• Sección del documento:
◇ ◇ ◇ ◇ ◇
Las cumbres de Biarritz y Niza están precedidas por numerosos pronunciamientos sobre el proceso de construcción europea y acompañadas por acontecimientos de singular importancia, como la caída de Milosevic o el agravamiento de situación en los territorios ocupados de Palestina. En el trasfondo, el progresivo debilitamiento del euro y la disminución de las expectativas económicas, petróleo incluido. Mas allá, el temor a la ampliación decidida y la indefinición sobre el papel de Europa en el desafío global.He visitado Berlín para compartir un programa de televisión con Helmut Kohl, el ausente que llenó con su presencia las celebraciones del décimo aniversario de la unificación alemana. Con la Puerta de Branderburgo al fondo, pasado y futuro de la Unión Europea se mezclan en la conversación.
◇ ◇ ◇ ◇ ◇
• Extracto de datos:
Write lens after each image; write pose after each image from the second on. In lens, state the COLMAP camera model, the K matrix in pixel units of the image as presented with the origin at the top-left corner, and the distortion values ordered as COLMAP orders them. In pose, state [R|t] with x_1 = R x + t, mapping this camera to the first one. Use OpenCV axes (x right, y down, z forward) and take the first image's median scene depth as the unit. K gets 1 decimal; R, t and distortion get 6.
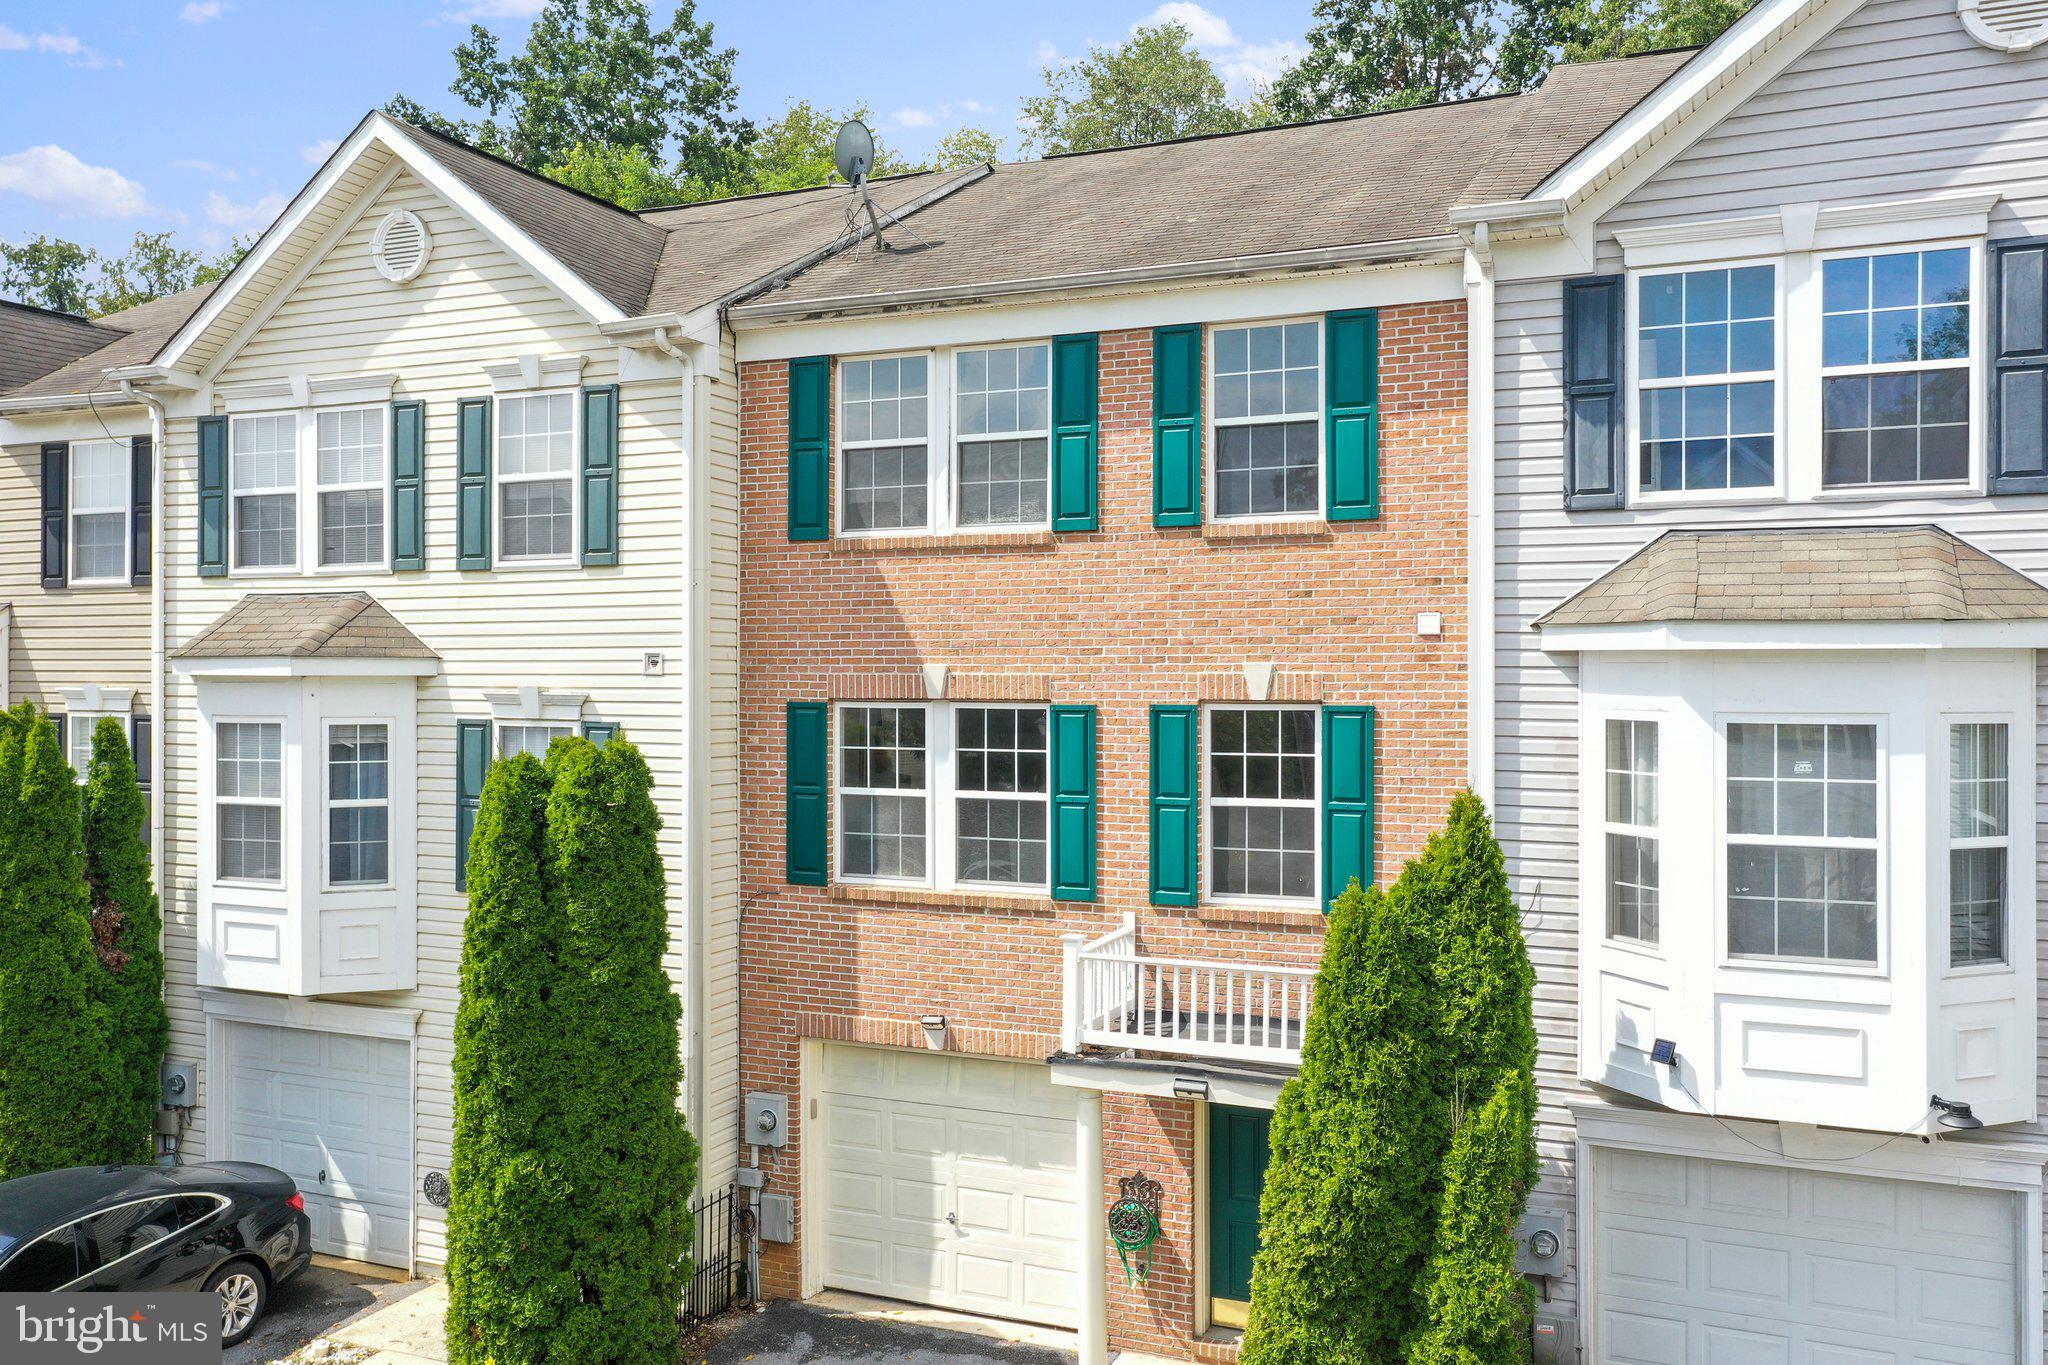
lens RADIAL K [[1683.2, 0, 1026.5], [0, 1683.2, 737.8], [0, 0, 1]] dist [0.006397, 0.007518]
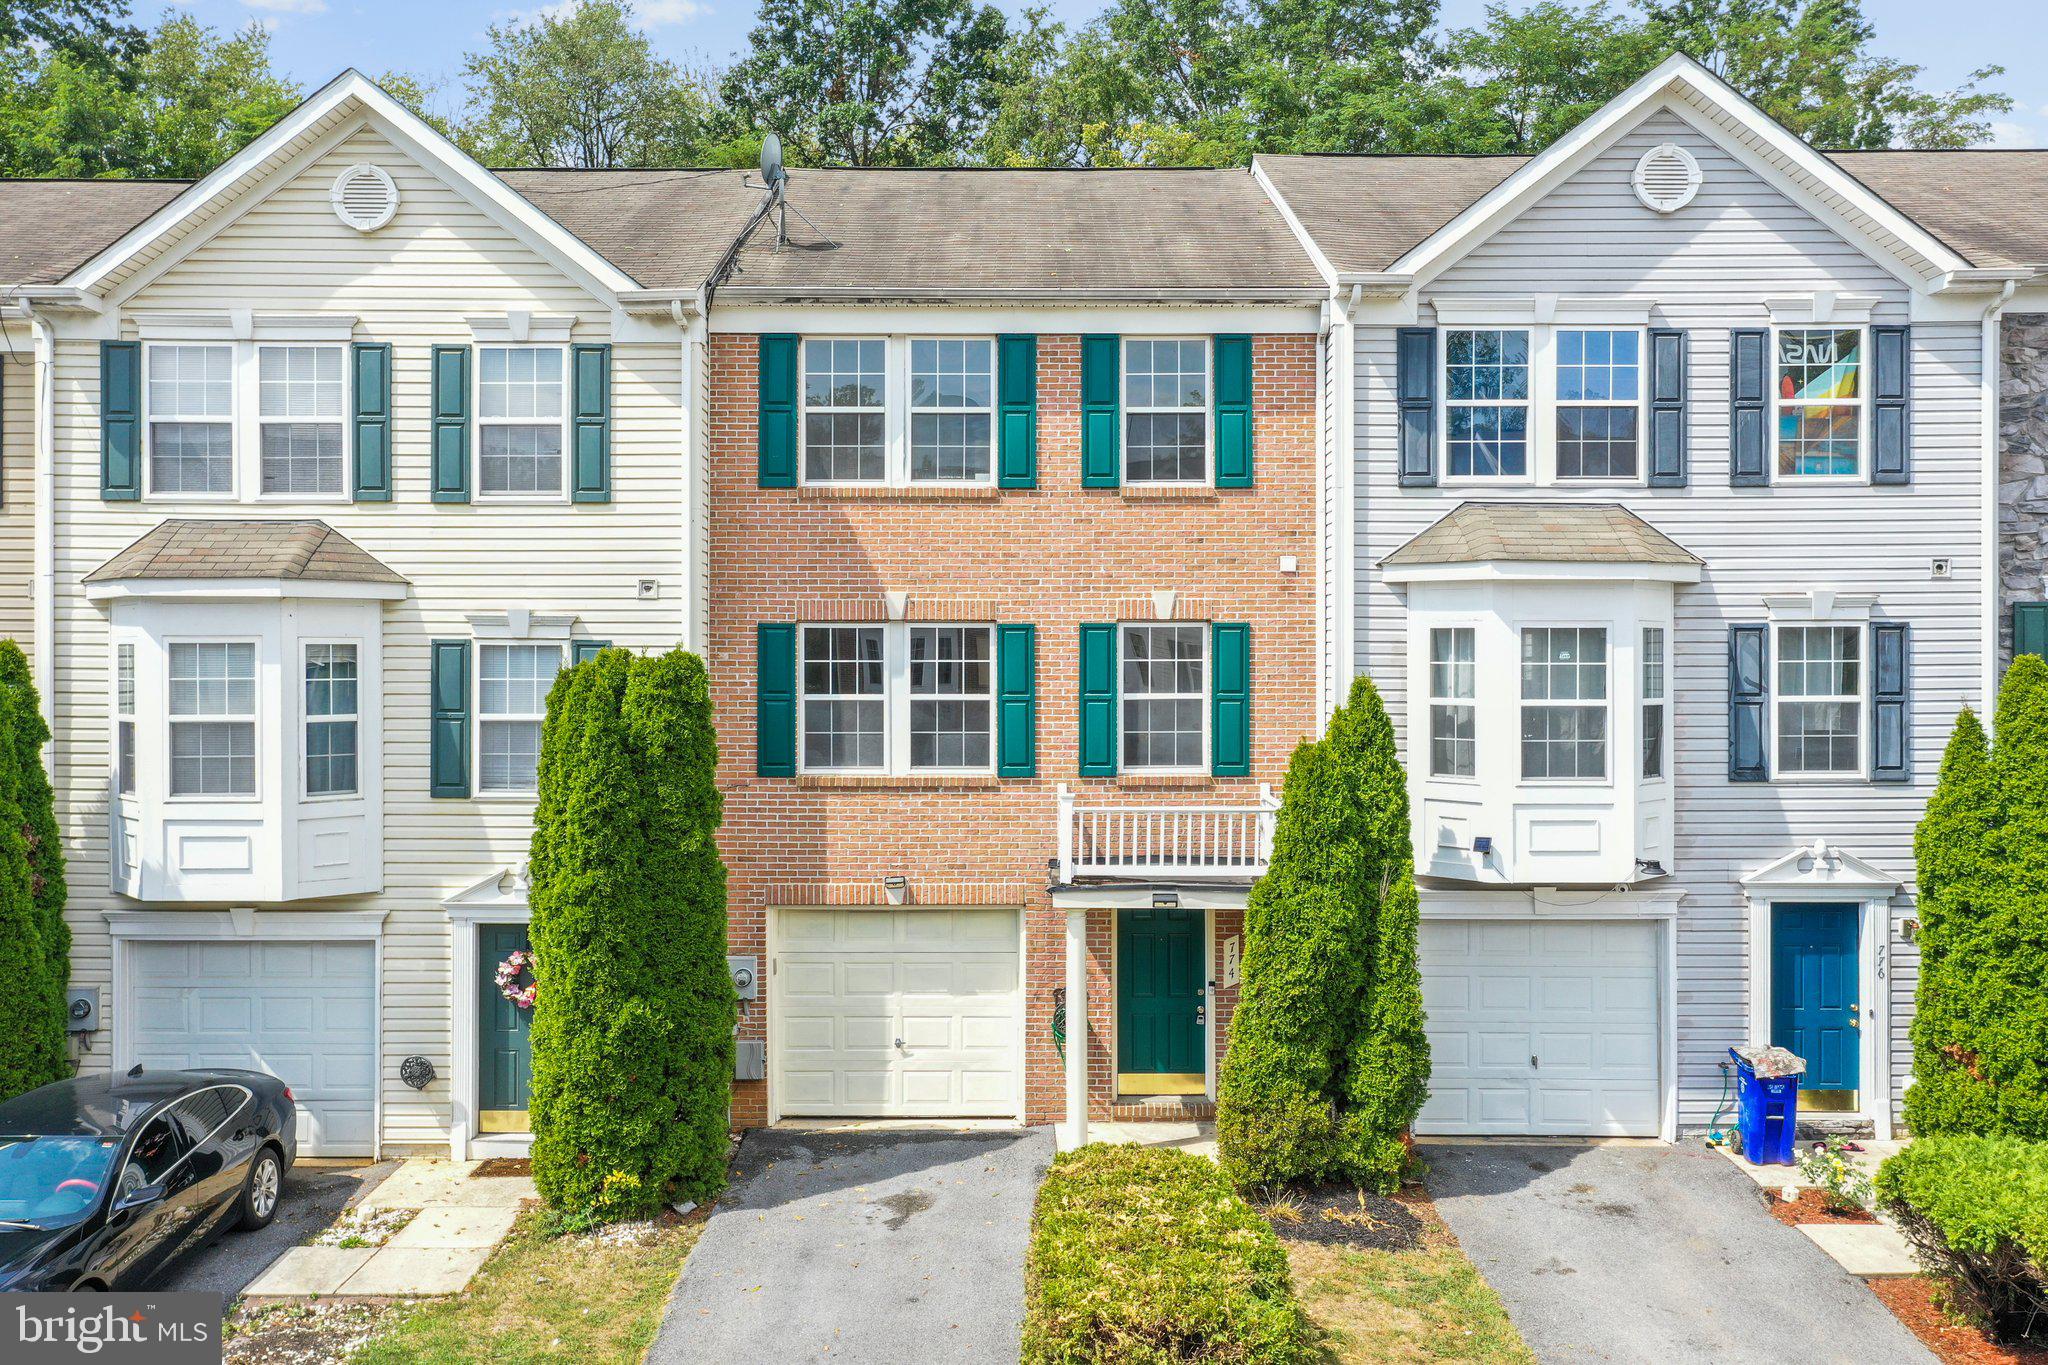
lens RADIAL K [[1683.2, 0, 1026.5], [0, 1683.2, 737.8], [0, 0, 1]] dist [0.006397, 0.007518]
pose [[0.911685, -0.021056, 0.410349, -0.495647], [0.016092, 0.999750, 0.015549, 0.047648], [-0.410574, -0.007572, 0.911796, -0.173182]]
◇ ◇ ◇ ◇ ◇
• Consigna 1: Según el texto sobre las cumbres de Biarritz y Niza, ¿con quién se compartió un programa de televisión en Berlín?
• Consigna 2: Enumera todas las ciudades que menciona el texto sobre las cumbres de Biarritz y Niza.
• Consigna 3: Sigue escribiendo el texto sobre las cumbres de Biarritz y Niza a partir de su última frase.
Las líneas provienen de otra fuente.

• Espacio de respuesta 1: Con Helmut Kohl.

• Espacio de respuesta 2: Biarritz, Niza, Berlín

• Espacio de respuesta 3:
Recordamos el caballo de la historia galopando sin jinete la noche de la caída del muro. Los líderes que habían vivido la guerra y la separación -Kohl o Brandt- percibieron que había que cabalgarlo y saltaron sobre la grupa. No era un problema ideológico, sino de vivencia histórica y capacidad de captar el momento. También de sensibilidad europea. Querían la unidad de Alemania en el proceso de unidad de Europa, en medio de la desconfianza de los más.

Saltamos al presente y al futuro de la Unión, a sus desafíos, a los estados de ánimo que impregnan la realidad actual. Es la primera vez, le dije a H. Kohl, que vivimos inmersos en el euroescepticismo en una época de bonanza económica. ¿Qué ocurrirá cuando cambie el ciclo?

Pocos días después, el último bastión del pasado cae. La estrategia del superviviente Milosevic parece llegar a su fin. Una nueva toma de la Bastilla, sobrecogedora como el asalto al muro de Berlín. Aspiraciones incontenibles de libertad y de paz en la región más castigada por el nacionalismo excluyente. La promesa de la Gran Serbia deja en el camino centenares de miles de muertos, de refugiados y un montón de escombros.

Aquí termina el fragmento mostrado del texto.